*WRITTEN TASK 1*.
Repeat part of the passage on fiber bundles word for word. Start at the words "Example (Frame Bundle)." and end after "symmetric (0, 2)-tensors.".
*WRITTEN TASK 2*.
In the listing, rewrite the lines starting at the one that contains "class: Magnoliopsida" and stopping after the one that contains "locality: Río Piedras". Swap "country" for "nation", leave everything else unchanged, and return only those lines.

*PASSAGE GIVEN*.
Example (Tangent Bundle). The tangent bundle TM is a fiber bundle with base space M, total space TM, and fiber ℝⁿ (the tangent space at each point).
Example (Frame Bundle). At each point p, the frame bundle consists of all ordered bases for T_pM. The fiber is GL(n, ℝ) — the group of invertible n × n matrices.
Sections
A section of a fiber bundle is a smooth map σ: M → E such that π(σ(p)) = p for all p — it selects one element from each fiber. A vector field is a section of the tangent bundle. A metric tensor is a section of the bundle of symmetric (0, 2)-tensors.
Moral interpretation: Consider a bundle over moral space M whose fiber at each point p is the space of possible moral character traits available to an agent in situation p. A virtue is then a section of this bundle: a consistent assignment of character to each situation. The requirement that virtue be consistent — that it not jump discontinuously — is the requirement that the section be smooth. Virtue ethics, in this language, is the study of sections of the character fiber bundle.
4.8 Stratified Spaces
Beyond Smooth Manifolds
Smooth manifolds are fundamental, but they are not sufficient for moral space. Manifolds are, by definition, uniform in dimension: every point has a neighborhood homeomorphic to ℝⁿ for the same n. But moral space has regions of different effective dimensions (the interior of the simplex has dimension 2; its edges have dimension 1; its vertices have dimension 0), separated by boundaries where the smooth structure changes.

*DATASET CONTENT*.

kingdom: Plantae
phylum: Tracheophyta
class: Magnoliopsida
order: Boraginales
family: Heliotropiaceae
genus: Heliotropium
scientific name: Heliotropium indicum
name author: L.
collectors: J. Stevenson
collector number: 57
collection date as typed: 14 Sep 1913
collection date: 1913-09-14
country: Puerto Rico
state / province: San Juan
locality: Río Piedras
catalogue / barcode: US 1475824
* * *
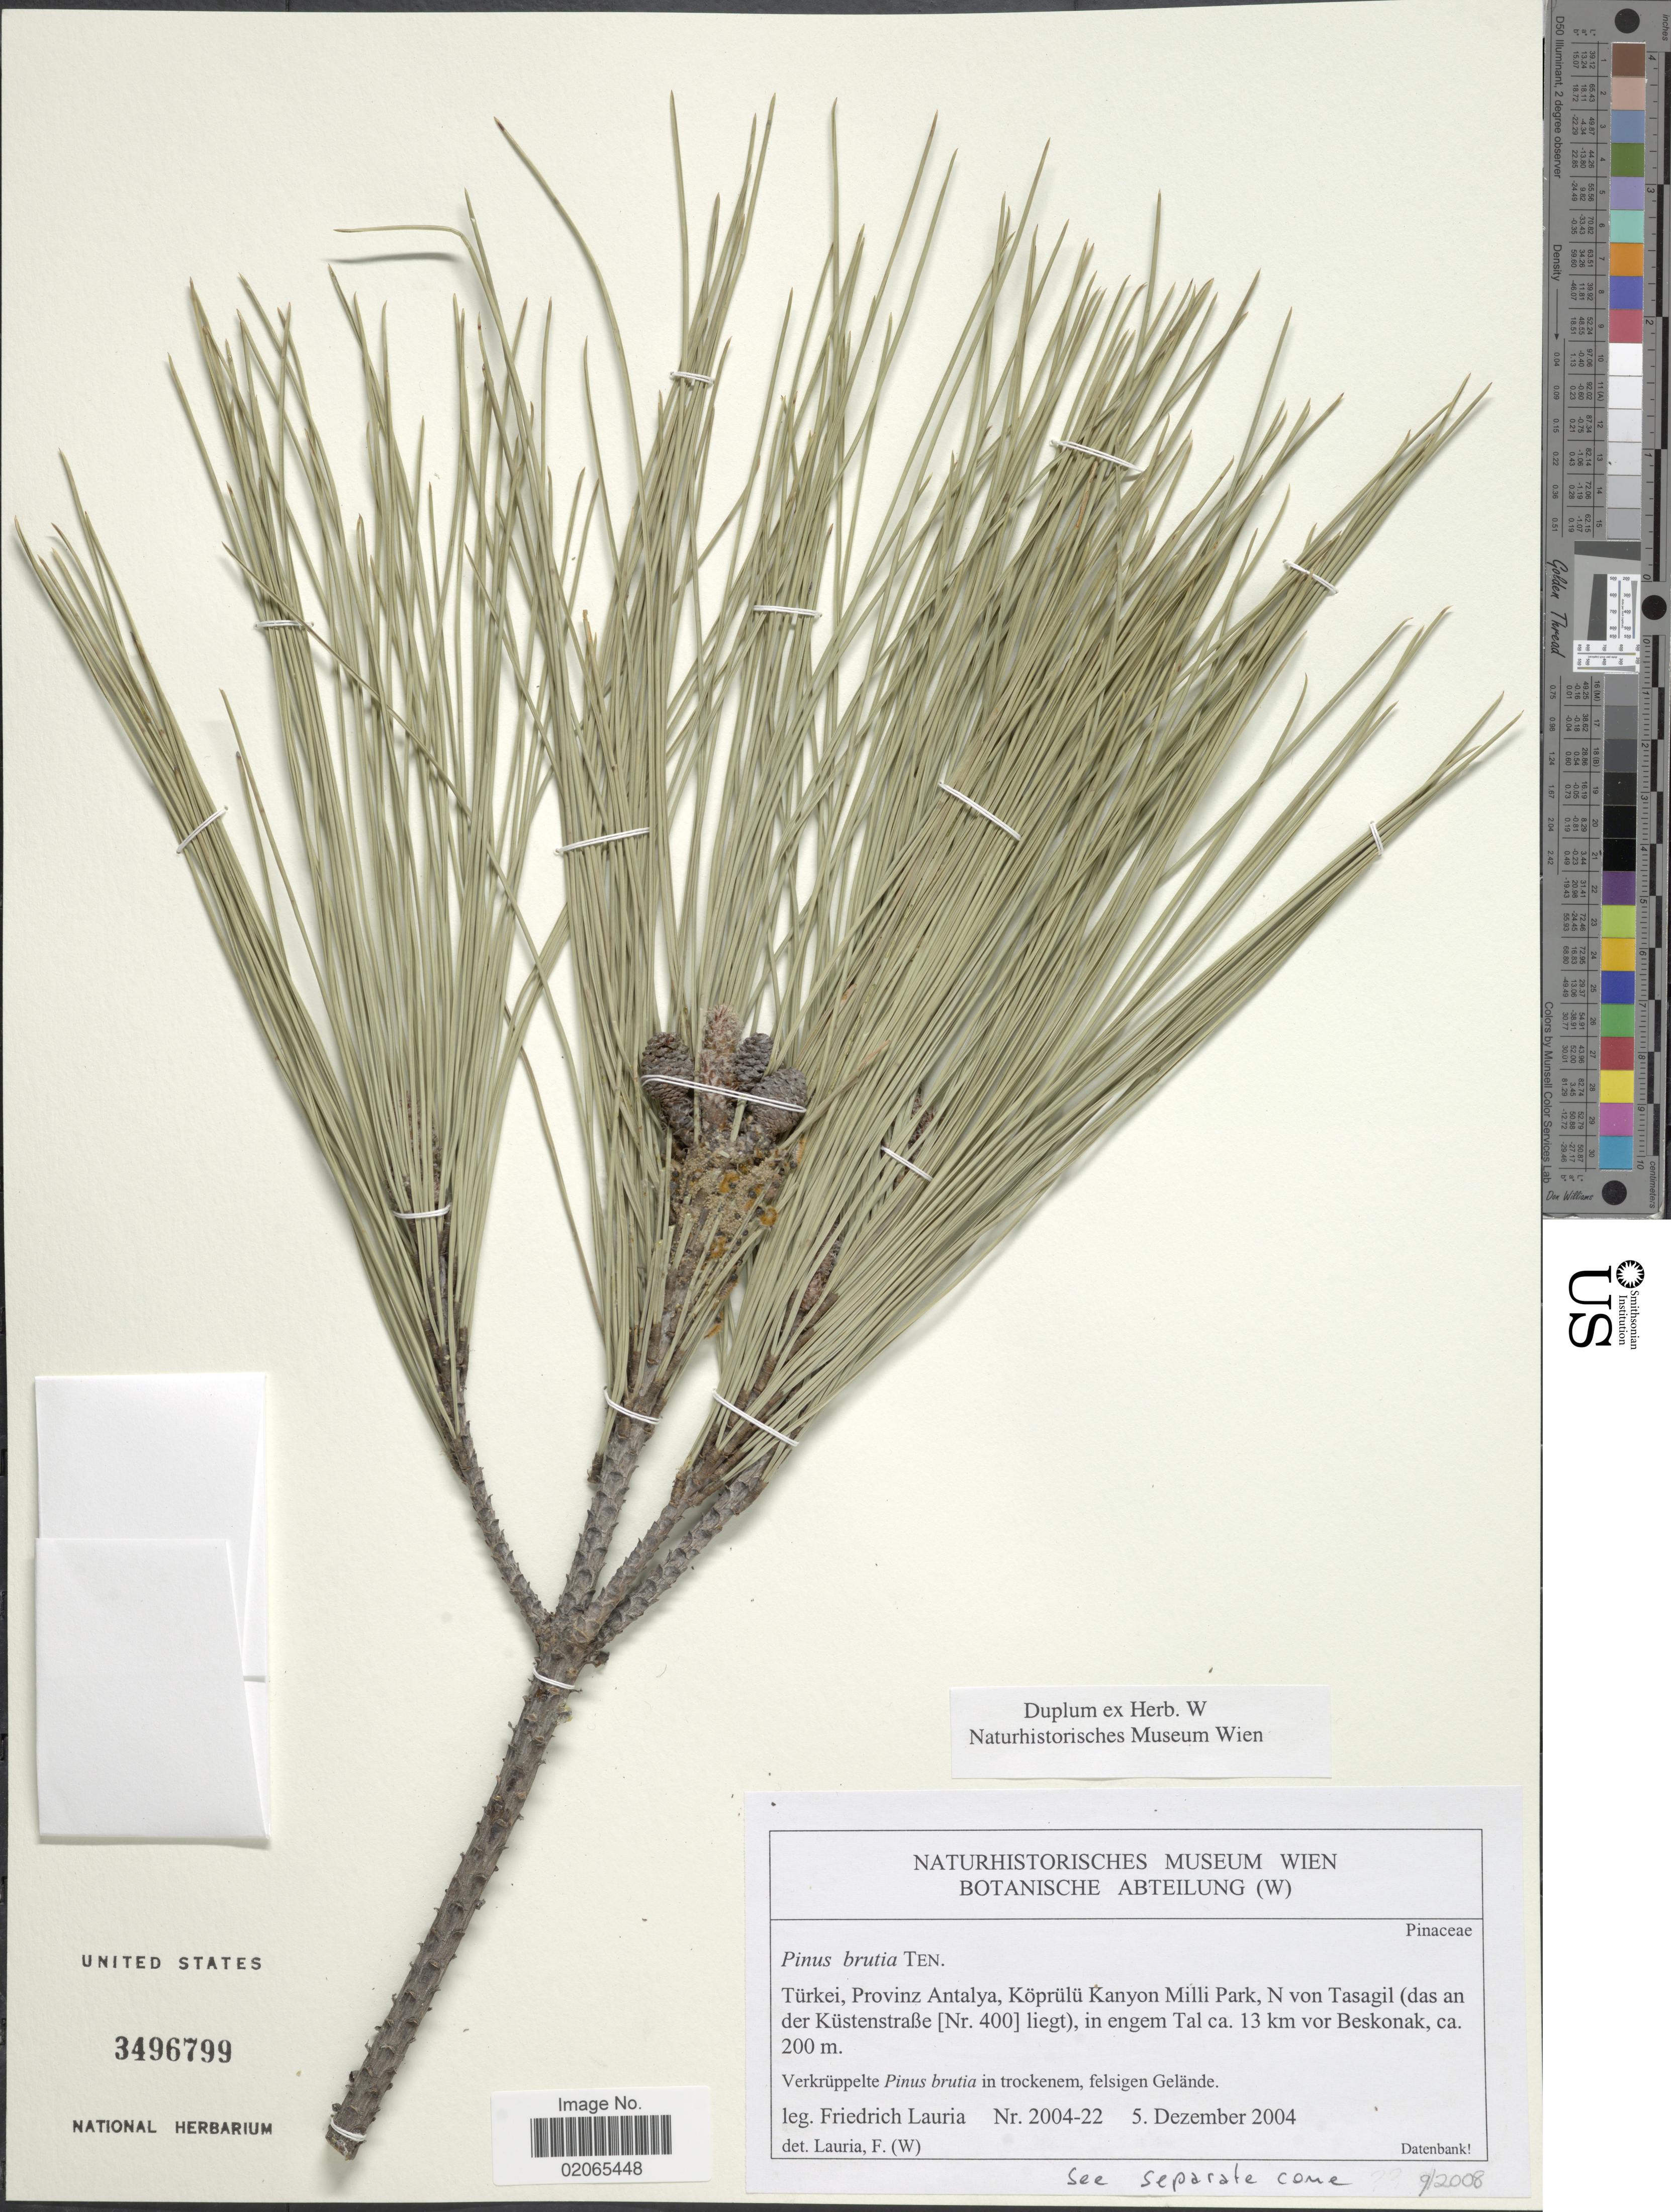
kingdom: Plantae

*ANSWER 1*.
Example (Frame Bundle). At each point p, the frame bundle consists of all ordered bases for T_pM. The fiber is GL(n, ℝ) — the group of invertible n × n matrices.
Sections
A section of a fiber bundle is a smooth map σ: M → E such that π(σ(p)) = p for all p — it selects one element from each fiber. A vector field is a section of the tangent bundle. A metric tensor is a section of the bundle of symmetric (0, 2)-tensors.

*ANSWER 2*.
class: Magnoliopsida
order: Boraginales
family: Heliotropiaceae
genus: Heliotropium
scientific name: Heliotropium indicum
name author: L.
collectors: J. Stevenson
collector number: 57
collection date as typed: 14 Sep 1913
collection date: 1913-09-14
nation: Puerto Rico
state / province: San Juan
locality: Río Piedras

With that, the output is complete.